The Quest was found using sonar scans on Sunday evening, sitting on its keel under 390 meters (1,280 feet) of churning, frigid water, the society said. Its towering mast is lying broken beside it, likely cracked off as the vessel was sucked into the depths after it struck ice on May 5, 1962.

Shackleton’s death aboard the ship in 1922 marked the end of what historians consider the “heroic age” of Antarctic exploration. The explorer led three British expeditions to the Antarctic, and he was in the early stages of a fourth when he died. He was 47.

The Quest’s discovery was “profoundly moving,” John Geiger, leader of the Shackleton Quest Expedition said Wednesday . “It’s just such a great story.
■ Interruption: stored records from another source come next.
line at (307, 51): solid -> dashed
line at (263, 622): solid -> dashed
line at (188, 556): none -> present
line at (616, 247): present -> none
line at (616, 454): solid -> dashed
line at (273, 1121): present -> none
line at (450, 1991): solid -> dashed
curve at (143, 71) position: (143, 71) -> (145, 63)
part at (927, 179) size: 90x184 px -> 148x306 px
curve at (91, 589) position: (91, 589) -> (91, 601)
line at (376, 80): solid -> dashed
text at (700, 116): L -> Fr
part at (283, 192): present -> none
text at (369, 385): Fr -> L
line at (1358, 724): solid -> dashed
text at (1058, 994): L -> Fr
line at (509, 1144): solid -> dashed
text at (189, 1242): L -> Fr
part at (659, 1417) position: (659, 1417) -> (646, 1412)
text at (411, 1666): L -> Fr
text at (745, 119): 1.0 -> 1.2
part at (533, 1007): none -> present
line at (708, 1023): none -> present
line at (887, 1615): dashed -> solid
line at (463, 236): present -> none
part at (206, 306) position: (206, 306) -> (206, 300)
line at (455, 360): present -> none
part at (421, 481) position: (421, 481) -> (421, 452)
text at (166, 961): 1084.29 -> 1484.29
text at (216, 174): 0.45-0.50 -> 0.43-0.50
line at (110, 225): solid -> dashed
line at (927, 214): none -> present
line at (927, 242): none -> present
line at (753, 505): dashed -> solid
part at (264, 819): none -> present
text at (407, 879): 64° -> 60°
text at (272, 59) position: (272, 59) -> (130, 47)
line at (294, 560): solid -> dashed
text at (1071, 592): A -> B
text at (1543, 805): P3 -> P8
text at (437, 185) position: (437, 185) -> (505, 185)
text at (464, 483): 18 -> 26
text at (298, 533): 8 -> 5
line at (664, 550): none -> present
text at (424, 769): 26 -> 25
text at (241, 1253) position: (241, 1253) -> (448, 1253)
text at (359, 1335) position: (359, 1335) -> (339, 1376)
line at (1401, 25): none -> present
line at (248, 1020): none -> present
It links Canada to this most-famous-of-all polar explorers.”

Geiger called it a a very important ship historically.

The Norwegian-built ship, used for Arctic research and sealing after Shackleton’s death, appears to be in “incredible condition,” though it was damaged when it slammed into the seabed, Geiger said.

Now that it has been found, the next step will be sending down remotely operated vehicles to capture images of its remains.

In 2022, researchers discovered another wreck of Shackleton’s. The Endurance was found in 10,000 feet — about 3,000 meters — of icy water, a century after it was swallowed up by Antarctic ice.

A team of marine archaeologists, engineers and other scientists used an icebreaker ship and underwater drones to locate the wreck at the bottom of the Weddell Sea, near the Antarctica Peninsula.

The expedition Endurance22 embarked from Cape Town, South Africa, in early February in a ship capable of breaking through 3-foot (1-meter)-thick ice.

The team, which included more than 100 researchers and crew members, deployed underwater drones that combed the seafloor for two weeks in the area where the ship was recorded to have sunk in 1915.

Shackleton never achieved his ambition to become the first person to cross Antarctica via the South Pole. In fact, he never set foot on the continent during the failed Endurance expedition, though he did visit Antarctica during earlier voyages.